A new compass for sustainable finance aligned with the United Nations’ 2030 Sustainable Development Goals

The network led by JP Morgan and Natixis banks has published the final version of the document outlining guidelines for companies and sovereign funds on how to measure and assess the impact of their business/portfolio and alignment with the 2030 SDGs

Sustainable finance: a new guide aligned with the UN SDGs

A guide to aligning finance with the United Nations’ Sustainable Development Goals (SDG 2030). Designed for companies and sovereign entities, it aims to help them increase transparency in disclosing the 360-degree impact of their operations. The new compass for sustainable finance comes from the Impact Disclosure Taskforce, an initiative led by private sector actors and chaired by J.P. Morgan and Natixis Corporate & Investment Banking.

The Impact Disclosure Guidance is a voluntary tool that helps corporate and sovereign entities provide transparency about their efforts to reduce poverty and inequality in communities that still lack access to basic human needs. It also helps share information with institutional investors looking for investments that offer both financial and social returns.

Key points of the sustainable finance guide

The guide for measuring and assessing the impact of one’s business or portfolio in terms of sustainable finance is based on existing tools and involves five steps. The key aspects include:

  • Company/Fund-level aspects, specific to the context: the guide evaluates the overall strategy of the entity in the countries of interest, measuring how the entity’s products, services, and operations should address the most acute development gaps in each country;
  • Focus on impact: the guide concentrates on outputs and outcomes, including plans to achieve the outputs and the theory of change (the logical framework with assumptions about how to change the situation) believed to lead to these outcomes;
  • Forward-looking approach: the guide sets goals that measure expected impacts and a commitment to monitor and report on progress toward those goals.

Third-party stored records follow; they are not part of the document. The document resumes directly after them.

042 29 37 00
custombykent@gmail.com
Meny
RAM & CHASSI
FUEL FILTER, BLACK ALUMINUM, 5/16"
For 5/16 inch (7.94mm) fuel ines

This is the final version of the guide, following the release of a draft version last April to gather stakeholder feedback. With this publication, the Impact Disclosure Taskforce invites investment banks and underwriters to promote the adoption of the guide among their corporate and national clients. It also addresses regulators, urging them to consider the guide’s interoperability with existing sustainable finance regulations and disclosure standards.